O tratamento eleito pela equipe fonoaudiológica foi o de espessar a dieta do neonato com o objetivo de serem evitados novos episódios de aspiração. A literatura(2,3,8) refere a oferta de alimento espessado como estratégia para prevenção da aspiração em clefts menores, como é o tipo I. Trata-se de estratégia que faz parte de tratamento tido como conservador e que não envolve intervenções cirúrgicas. Faz parte desse tipo de tratamento, também, a utilização de medicamentos antirrefluxo e de manobras de posicionamento durante a alimentação(1,7,14,15). A intervenção adotada mostrou-se eficaz, pois durante todo o gerenciamento fonoaudiológico e acompanhamento pediátrico de rotina, a paciente permaneceu assintomática e não apresentou quadros respiratórios.

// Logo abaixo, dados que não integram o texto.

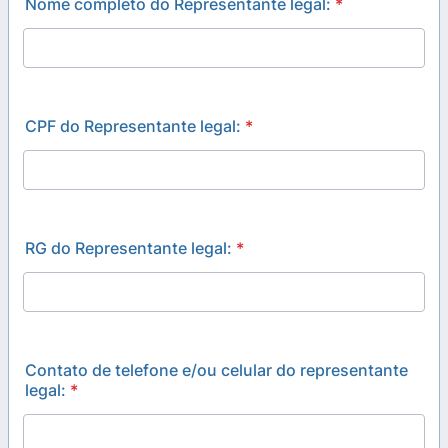
Nome completo do Representante legal:
*
CPF do Representante legal:
*
RG do Representante legal:
*
Contato de telefone e/ou celular do representante
legal:
*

A presença do fonoaudiólogo na equipe neonatal é reforçada pelo relato de caso apresentado, uma vez que sua participação ativa durante o processo de intervenção com a paciente permitiu o diagnóstico precoce por meio da avaliação clínica fonoaudiológica, da participação na indicação do exame objetivo padrão ouro para o diagnóstico preciso da deglutição (videofluoroscopia da deglutição) e da indicação de modificação da dieta, com o objetivo de prevenir aspirações e complicações pulmonares. Ressalta-se a atuação da equipe fonoaudiológica com relação à elucidação e adesão dos familiares ao processo de intervenção realizado. O fonoaudiólogo, ao compor a equipe clínica neonatal, cumpre importante papel tanto no que diz respeito ao fator tempo de internação, com o favorecimento de redução desse período, quanto na qualidade de vida dos bebês e familiares, por atuar com orientações e acompanhamento ambulatorial, quando necessário, com vista à prevenção de reinternações.